Concernant nos discussions de ce matin, j'aurais souhaité que les clusters et les technopoles, de même que la coproduction, soient davantage évoqués. Il est important de créer des clusters spécialisés, dans la mesure où les économies externes sont mal réparties. En ce qui me concerne, j'apprécie tout particulièrement les clusters pour deux raisons : l'Inde a décollé grâce à ces technopoles en allant chercher les Indiens de la diaspora et de la Silicon Valley ; de plus une étude sur les clusters en Afrique du Nord a démontré que le Maroc possédait les zones industrielles les plus adaptées. La technopole de Casablanca, en particulier, est tellement évoluée qu'elle éclipse celle de Sophia Antipolis, qui apparaît obsolète. De ce fait, les clusters européens se montrent très désireux d'opérer des jumelages avec ceux d'Afrique du Nord et du Maroc.

Sur la coproduction, il faut s'attendre à une déferlante importante de PME et PMI de 200 à 300 personnes au Maroc, dans des partenariats gagnant-gagnant. La coproduction a fait la fortune de l'Allemagne, elle fera certainement celle des relations nouvelles entre la France et le Maroc, entre le Maghreb et l'Europe.

M. Arnaud FLEURY - Comment le Maroc va-t-il gérer les impératifs de la montée en puissance du niveau de vie et la poursuite de l'industrialisation ?

M. Jean-Louis GUIGOU - J'ai omis de dire que les chefs d'entreprise disposent d'outils formidables pour les accompagner au Maroc, que ce soit la mission économique de l'Ambassade de France, l'Agence marocaine ou la Chambre de commerce et d'industrie. Peu de pays en Afrique du Nord et en Afrique subsaharienne possèdent cet appareillage d'accueil.

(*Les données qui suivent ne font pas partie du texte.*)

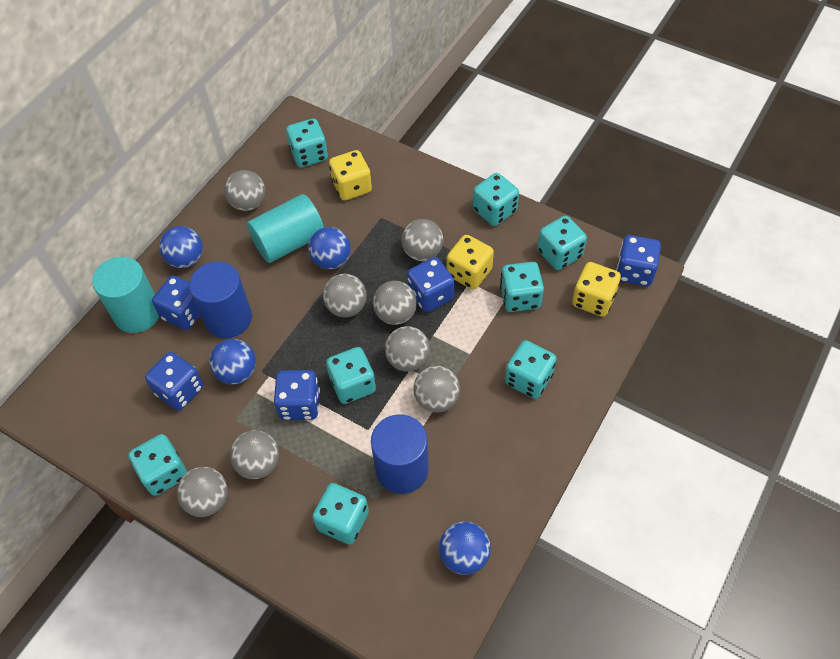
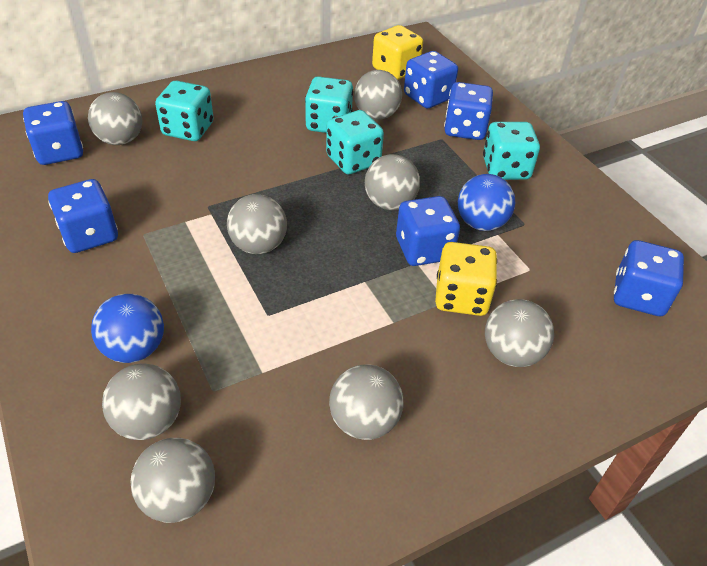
blue ball: [159,226,203,268] [209,339,256,384] [308,227,351,269] [439,521,491,575] = 4 -> [91,294,164,363] [458,174,515,231] = 2
blue cylinder: [189,262,252,338] [371,414,429,494] = 2 -> none = 0
blue dice: [145,352,203,411] [152,275,200,330] [274,370,320,420] [407,257,455,312] [616,235,661,286] = 5 -> [23,101,83,165] [48,179,118,253] [396,196,460,266] [404,51,458,108] [444,82,493,140] [614,240,684,316] = 6
turquoise cylinder: [92,257,159,333] [247,194,324,263] = 2 -> none = 0
turquoise dice: [128,434,187,496] [286,118,328,167] [312,483,369,544] [326,347,376,404] [473,173,519,226] [500,262,544,312] [505,340,557,399] [537,216,587,270] = 8 -> [155,81,214,141] [305,76,353,133] [326,110,384,174] [483,122,540,180] = 4
yellow dice: [329,150,372,201] [447,235,494,290] [572,262,621,317] = 3 -> [372,25,423,80] [435,242,497,316] = 2

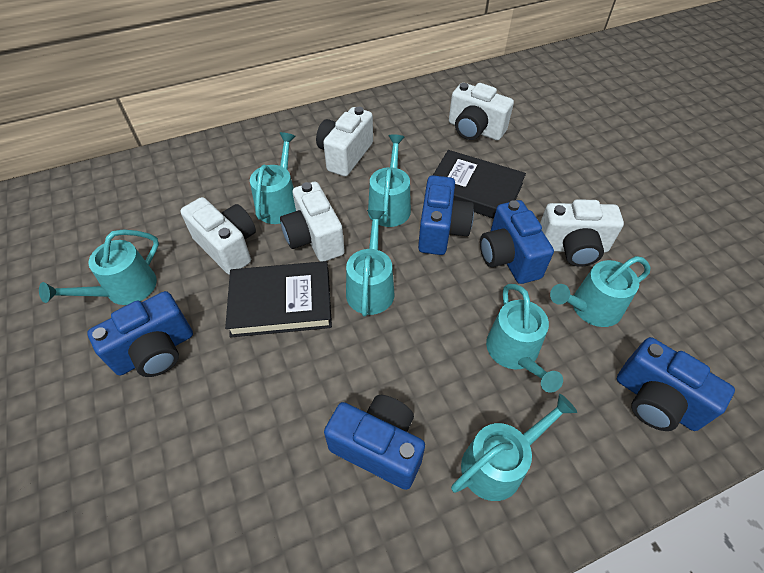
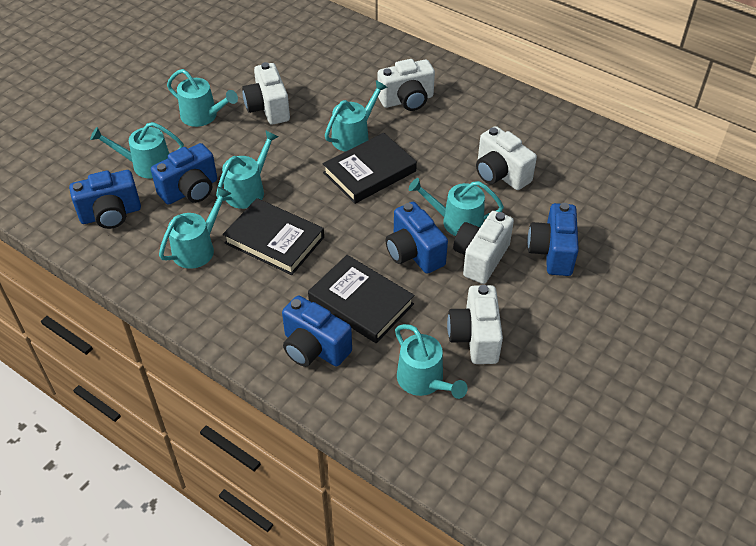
black book: [225,261,332,337] [433,150,526,219] = 2 -> [223,198,324,275] [308,255,414,343] [323,133,417,204] = 3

Pour répondre à votre question, je vais illustrer mes propos par une histoire issue de la théorie du vol d'oies sauvages d'Akamatsu, grand théoricien du décollage des pays « dragons ». Le Japon, dans les années 1955-1960, ne souhaitant pas accueillir d'immigrés coréens et taïwanais, est lui-même allé investir dans ce pays. Vingt ans plus tard, les dragons se sont développés - le vol des oies sauvages a décollé - et la Corée a procédé à des investissements plus au Sud, en Indonésie et en Malaisie.

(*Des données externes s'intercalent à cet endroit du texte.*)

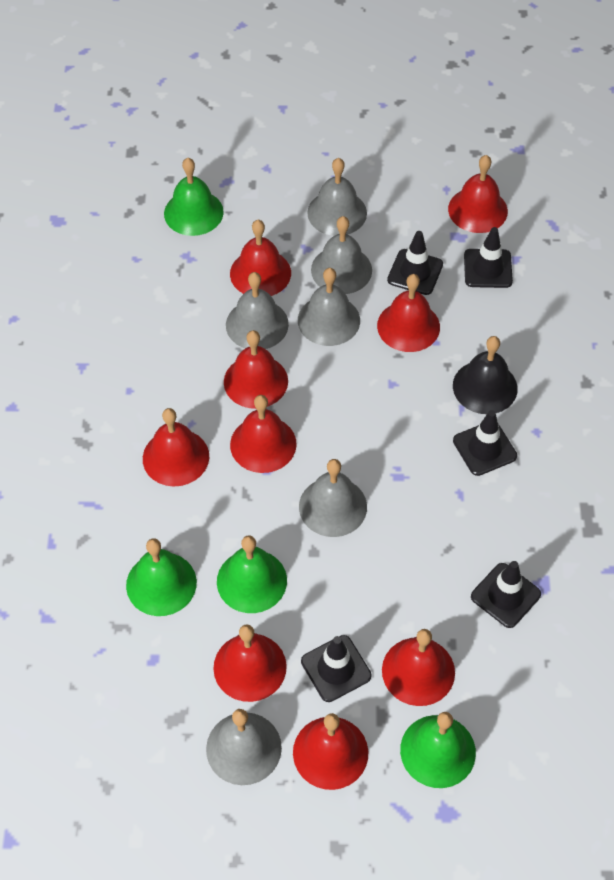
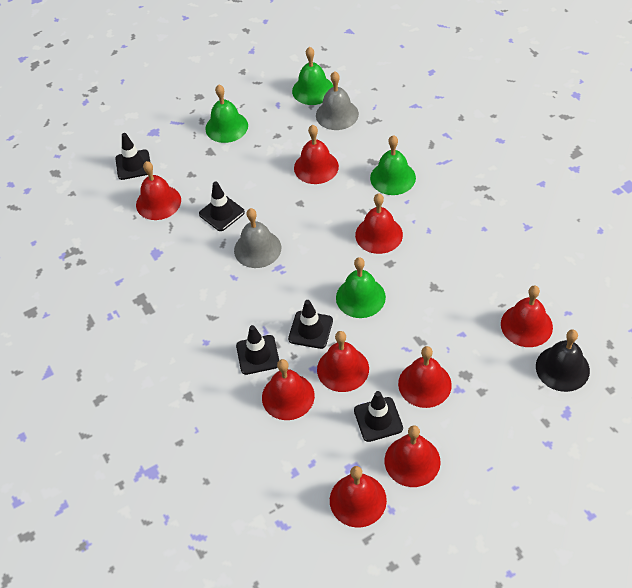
grey bell: [206,709,282,785] [226,272,289,349] [298,268,360,346] [299,459,367,537] [307,158,367,236] [311,216,372,294] = 6 -> [234,208,281,268] [316,71,359,130] = 2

Je tiens pour vrai ce constat des économistes, selon lequel la Méditerranée n'est plus le « cul-de-sac » de l'Europe. Le concept « Europe-Méditerranée » a été bâti en 1995, alors que les pays d'Europe étaient en pleine croissance et que les pays du Sud étaient considérés comme de simples voisins. Or désormais ces pays ne souhaitent être plus être traités comme des voisins mais comme des partenaires. L'Europe-Méditerranée s'élargit pour passer à l'Europe-Méditerranée-Afrique. L'Europe et le Maghreb sont des pivots vers l'Afrique.

Mesdames et Messieurs, si nous jouons cette complémentarité entre l'Europe (500 millions d'habitants), les pays du Sud de la Méditerranée (500 millions d'habitants) et l'Afrique subsaharienne (2 milliards d'habitants), nous aurons devant nous un siècle de croissance. Nous pourrons alors inventer un nouveau modèle de développement, différent du consumérisme qui nous a conduits à la crise de 2008.

M. Arnaud FLEURY - Merci à vous, Monsieur Guigou, pour cette merveilleuse conclusion.